■ EXERCISE AIM
Proceed with the Cloudera Manager setup tutorial below, writing what follows its last line.

■ TEXT PROVIDED
= Beginning of Section =

4. Install Cloudera Manager Server

yum install cloudera-manager-daemons cloudera-manager-agent cloudera-manager-server

5. Install and Configure Database for Cloudera Components

Cloudera Manager, CDH and other Components intensively using Database to store and read data. There are several alternative Database Management Systems supported by Cloudera: MariaDB, MySQL, PostgreSQL and Oracle. In this tutorial MariaDB will be used. Install MariaDB
yum install mariadb-server
Configure MariaDB
systemctl stop mariadb
Update/replace /etc/my.cnf config file according to following
[mysqld]
datadir=/var/lib/mysql
socket=/var/lib/mysql/mysql.sock
transaction-isolation = READ-COMMITTED
# Disabling symbolic-links is recommended to prevent assorted security risks;
# to do so, uncomment this line:
symbolic-links = 0
# Settings user and group are ignored when systemd is used.
# If you need to run mysqld under a different user or group,
# customize your systemd unit file for mariadb according to the
# instructions in http://fedoraproject.org/wiki/Systemd

key_buffer = 16M
key_buffer_size = 32M
max_allowed_packet = 32M
thread_stack = 256K
thread_cache_size = 64
query_cache_limit = 8M
query_cache_size = 64M
query_cache_type = 1

max_connections = 550
#expire_logs_days = 10
#max_binlog_size = 100M

#log_bin should be on a disk with enough free space.
#Replace '/var/lib/mysql/mysql_binary_log' with an appropriate path for your
#system and chown the specified folder to the mysql user.
log_bin=/var/lib/mysql/mysql_binary_log

#In later versions of MariaDB, if you enable the binary log and do not set
#a server_id, MariaDB will not start. The server_id must be unique within
#the replicating group.
server_id=1

binlog_format = mixed

read_buffer_size = 2M
read_rnd_buffer_size = 16M
sort_buffer_size = 8M
join_buffer_size = 8M

# InnoDB settings
innodb_file_per_table = 1
innodb_flush_log_at_trx_commit  = 2
innodb_log_buffer_size = 64M
innodb_buffer_pool_size = 4G
innodb_thread_concurrency = 8
innodb_flush_method = O_DIRECT
innodb_log_file_size = 512M

[mysqld_safe]
log-error=/var/log/mariadb/mariadb.log
pid-file=/var/run/mariadb/mariadb.pid

#
# include all files from the config directory
#
!includedir /etc/my.cnf.d
Enable MariaDB as a service and start it
systemctl enable mariadb
systemctl start mariadb
Set the MariaDB root password and other settings as followings
/usr/bin/mysql_secure_installation

[...]
Enter current password for root (enter for none):
OK, successfully used password, moving on...
[...]
Set root password? [Y/n] Y
New password:
Re-enter new password:
[...]
Remove anonymous users? [Y/n] Y
[...]
Disallow root login remotely? [Y/n] N
[...]
Remove test database and access to it [Y/n] Y
[...]
Reload privilege tables now? [Y/n] Y
[...]
All done!  If you've completed all of the above steps, your MariaDB
installation should now be secure.

= End of Section =

■ EXCERPTED RECORDS
= Beginning of Section =

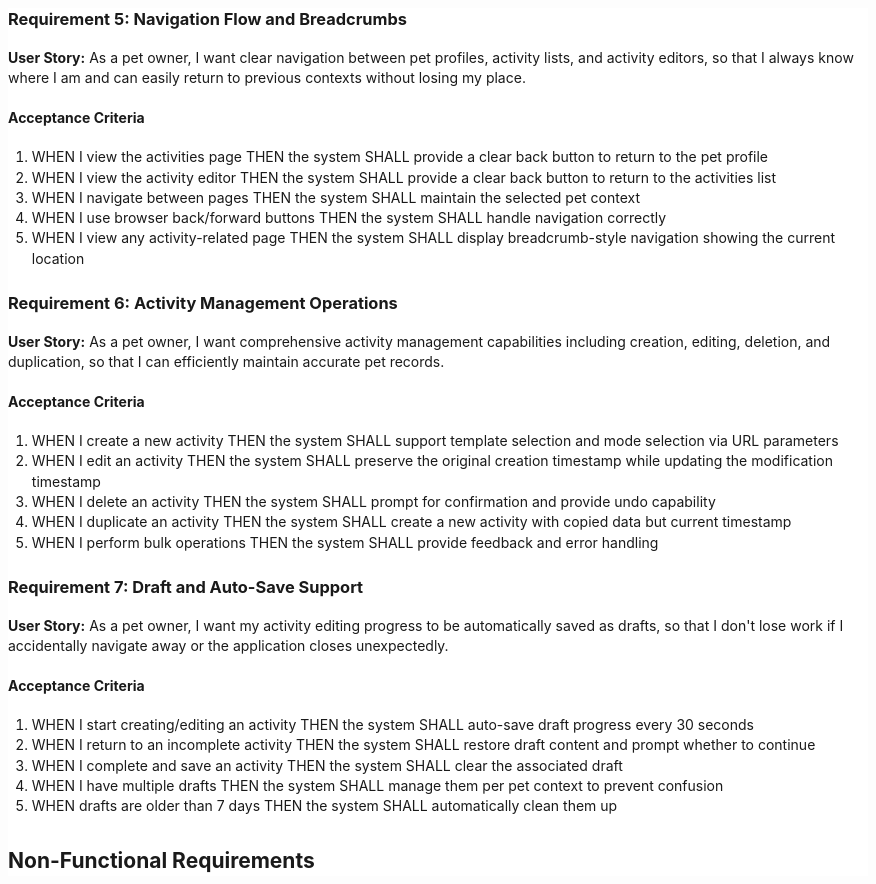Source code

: ### Requirement 5: Navigation Flow and Breadcrumbs

**User Story:** As a pet owner, I want clear navigation between pet profiles, activity lists, and activity editors, so that I always know where I am and can easily return to previous contexts without losing my place.

#### Acceptance Criteria

1. WHEN I view the activities page THEN the system SHALL provide a clear back button to return to the pet profile
2. WHEN I view the activity editor THEN the system SHALL provide a clear back button to return to the activities list
3. WHEN I navigate between pages THEN the system SHALL maintain the selected pet context
4. WHEN I use browser back/forward buttons THEN the system SHALL handle navigation correctly
5. WHEN I view any activity-related page THEN the system SHALL display breadcrumb-style navigation showing the current location

### Requirement 6: Activity Management Operations

**User Story:** As a pet owner, I want comprehensive activity management capabilities including creation, editing, deletion, and duplication, so that I can efficiently maintain accurate pet records.

#### Acceptance Criteria

1. WHEN I create a new activity THEN the system SHALL support template selection and mode selection via URL parameters
2. WHEN I edit an activity THEN the system SHALL preserve the original creation timestamp while updating the modification timestamp
3. WHEN I delete an activity THEN the system SHALL prompt for confirmation and provide undo capability
4. WHEN I duplicate an activity THEN the system SHALL create a new activity with copied data but current timestamp
5. WHEN I perform bulk operations THEN the system SHALL provide feedback and error handling

### Requirement 7: Draft and Auto-Save Support

**User Story:** As a pet owner, I want my activity editing progress to be automatically saved as drafts, so that I don't lose work if I accidentally navigate away or the application closes unexpectedly.

#### Acceptance Criteria

1. WHEN I start creating/editing an activity THEN the system SHALL auto-save draft progress every 30 seconds
2. WHEN I return to an incomplete activity THEN the system SHALL restore draft content and prompt whether to continue
3. WHEN I complete and save an activity THEN the system SHALL clear the associated draft
4. WHEN I have multiple drafts THEN the system SHALL manage them per pet context to prevent confusion
5. WHEN drafts are older than 7 days THEN the system SHALL automatically clean them up

## Non-Functional Requirements
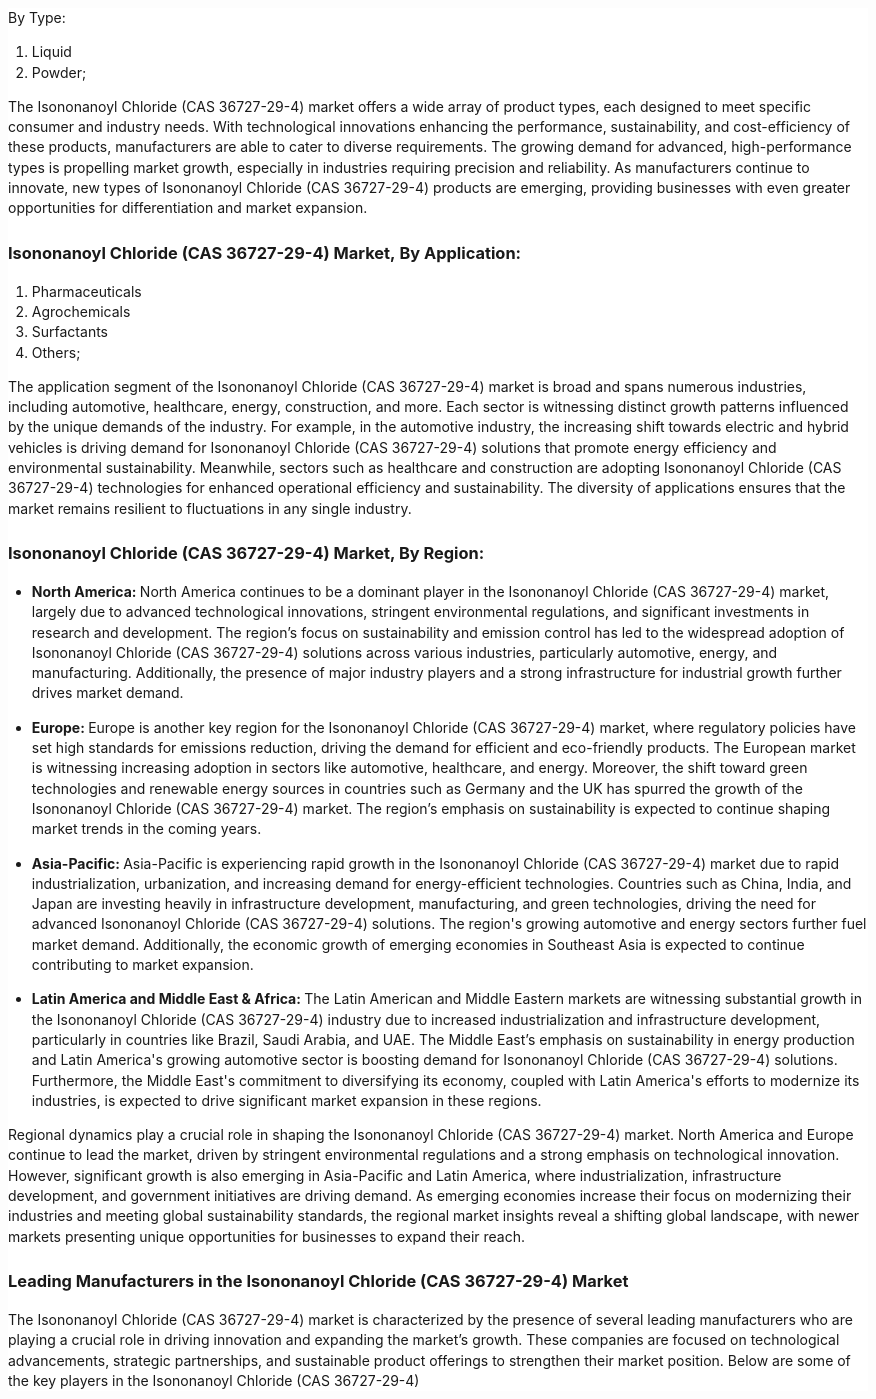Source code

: By Type:<br /></strong></h3><ol><li>Liquid<li> Powder;</li></ol><p>The Isononanoyl Chloride (CAS 36727-29-4) market offers a wide array of product types, each designed to meet specific consumer and industry needs. With technological innovations enhancing the performance, sustainability, and cost-efficiency of these products, manufacturers are able to cater to diverse requirements. The growing demand for advanced, high-performance types is propelling market growth, especially in industries requiring precision and reliability. As manufacturers continue to innovate, new types of Isononanoyl Chloride (CAS 36727-29-4) products are emerging, providing businesses with even greater opportunities for differentiation and market expansion.</p><h3>Isononanoyl Chloride (CAS 36727-29-4) Market,&nbsp;By Application:</h3><ol><li>Pharmaceuticals<li> Agrochemicals<li> Surfactants<li> Others;</li></ol><p>The application segment of the Isononanoyl Chloride (CAS 36727-29-4) market is broad and spans numerous industries, including automotive, healthcare, energy, construction, and more. Each sector is witnessing distinct growth patterns influenced by the unique demands of the industry. For example, in the automotive industry, the increasing shift towards electric and hybrid vehicles is driving demand for Isononanoyl Chloride (CAS 36727-29-4) solutions that promote energy efficiency and environmental sustainability. Meanwhile, sectors such as healthcare and construction are adopting Isononanoyl Chloride (CAS 36727-29-4) technologies for enhanced operational efficiency and sustainability. The diversity of applications ensures that the market remains resilient to fluctuations in any single industry.</p><h3>Isononanoyl Chloride (CAS 36727-29-4) Market, By Region:</h3><ul><li><p><strong>North America:&nbsp;</strong>North America continues to be a dominant player in the Isononanoyl Chloride (CAS 36727-29-4) market, largely due to advanced technological innovations, stringent environmental regulations, and significant investments in research and development. The region&rsquo;s focus on sustainability and emission control has led to the widespread adoption of Isononanoyl Chloride (CAS 36727-29-4) solutions across various industries, particularly automotive, energy, and manufacturing. Additionally, the presence of major industry players and a strong infrastructure for industrial growth further drives market demand.</p></li><li><p><strong><strong>Europe:&nbsp;</strong></strong>Europe is another key region for the Isononanoyl Chloride (CAS 36727-29-4) market, where regulatory policies have set high standards for emissions reduction, driving the demand for efficient and eco-friendly products. The European market is witnessing increasing adoption in sectors like automotive, healthcare, and energy. Moreover, the shift toward green technologies and renewable energy sources in countries such as Germany and the UK has spurred the growth of the Isononanoyl Chloride (CAS 36727-29-4) market. The region&rsquo;s emphasis on sustainability is expected to continue shaping market trends in the coming years.</p></li><li><p><strong><strong>Asia-Pacific:&nbsp;</strong></strong>Asia-Pacific is experiencing rapid growth in the Isononanoyl Chloride (CAS 36727-29-4) market due to rapid industrialization, urbanization, and increasing demand for energy-efficient technologies. Countries such as China, India, and Japan are investing heavily in infrastructure development, manufacturing, and green technologies, driving the need for advanced Isononanoyl Chloride (CAS 36727-29-4) solutions. The region's growing automotive and energy sectors further fuel market demand. Additionally, the economic growth of emerging economies in Southeast Asia is expected to continue contributing to market expansion.</p></li><li><p><strong><strong>Latin America and Middle East &amp; Africa:&nbsp;</strong></strong>The Latin American and Middle Eastern markets are witnessing substantial growth in the Isononanoyl Chloride (CAS 36727-29-4) industry due to increased industrialization and infrastructure development, particularly in countries like Brazil, Saudi Arabia, and UAE. The Middle East&rsquo;s emphasis on sustainability in energy production and Latin America's growing automotive sector is boosting demand for Isononanoyl Chloride (CAS 36727-29-4) solutions. Furthermore, the Middle East's commitment to diversifying its economy, coupled with Latin America's efforts to modernize its industries, is expected to drive significant market expansion in these regions.</p></li></ul><p>Regional dynamics play a crucial role in shaping the Isononanoyl Chloride (CAS 36727-29-4) market. North America and Europe continue to lead the market, driven by stringent environmental regulations and a strong emphasis on technological innovation. However, significant growth is also emerging in Asia-Pacific and Latin America, where industrialization, infrastructure development, and government initiatives are driving demand. As emerging economies increase their focus on modernizing their industries and meeting global sustainability standards, the regional market insights reveal a shifting global landscape, with newer markets presenting unique opportunities for businesses to expand their reach.</p><h3><strong>Leading Manufacturers in the Isononanoyl Chloride (CAS 36727-29-4) Market</strong></h3><p>The Isononanoyl Chloride (CAS 36727-29-4) market is characterized by the presence of several leading manufacturers who are playing a crucial role in driving innovation and expanding the market&rsquo;s growth. These companies are focused on technological advancements, strategic partnerships, and sustainable product offerings to strengthen their market position. Below are some of the key players in the Isononanoyl Chloride (CAS 36727-29-4)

= End of Section =

■ EXERCISE OUTPUT
Thanks for using MariaDB!
Installing the JDBC Driver for MariaDB
wget https://dev.mysql.com/get/Downloads/Connector-J/mysql-connector-java-5.1.46.tar.gz
tar zxvf mysql-connector-java-5.1.46.tar.gz

mkdir -p /usr/share/java/
cd mysql-connector-java-5.1.46
cp mysql-connector-java-5.1.46-bin.jar /usr/share/java/mysql-connector-java.jar

6. Create Databases for Cloudera Components

Login to MariaDB on console
mysql -u root -p
Create following Databases for different Cloudera software conmonents. For simplicity all database users are assigned with same password
CREATE DATABASE scm DEFAULT CHARACTER SET utf8 DEFAULT COLLATE utf8_general_ci;
GRANT ALL ON scm.* TO 'scm'@'%' IDENTIFIED BY '*****';

CREATE DATABASE amon DEFAULT CHARACTER SET utf8 DEFAULT COLLATE utf8_general_ci;
GRANT ALL ON amon.* TO 'amon'@'%' IDENTIFIED BY '*****';

CREATE DATABASE rman DEFAULT CHARACTER SET utf8 DEFAULT COLLATE utf8_general_ci;
GRANT ALL ON rman.* TO 'rman'@'%' IDENTIFIED BY '*****';

CREATE DATABASE hue DEFAULT CHARACTER SET utf8 DEFAULT COLLATE utf8_general_ci;
GRANT ALL ON hue.* TO 'hue'@'%' IDENTIFIED BY '*****';

CREATE DATABASE metastore DEFAULT CHARACTER SET utf8 DEFAULT COLLATE utf8_general_ci;
GRANT ALL ON metastore.* TO 'hive'@'%' IDENTIFIED BY '*****';

CREATE DATABASE sentry DEFAULT CHARACTER SET utf8 DEFAULT COLLATE utf8_general_ci;
GRANT ALL ON sentry.* TO 'sentry'@'%' IDENTIFIED BY '*****';

CREATE DATABASE nav DEFAULT CHARACTER SET utf8 DEFAULT COLLATE utf8_general_ci;
GRANT ALL ON nav.* TO 'nav'@'%' IDENTIFIED BY '*****';

CREATE DATABASE navms DEFAULT CHARACTER SET utf8 DEFAULT COLLATE utf8_general_ci;
GRANT ALL ON navms.* TO 'navms'@'%' IDENTIFIED BY '*****';

CREATE DATABASE oozie DEFAULT CHARACTER SET utf8 DEFAULT COLLATE utf8_general_ci;
GRANT ALL ON oozie.* TO 'oozie'@'%' IDENTIFIED BY '*****';

7. Set up the Cloudera Manager Database

To set Database, we use scm_prepare_database.sh script with following parameters: databaseType, databaseName, databaseUser. Default DatabaseName and DatabaseUser for Cloudera Manager are scm and scm.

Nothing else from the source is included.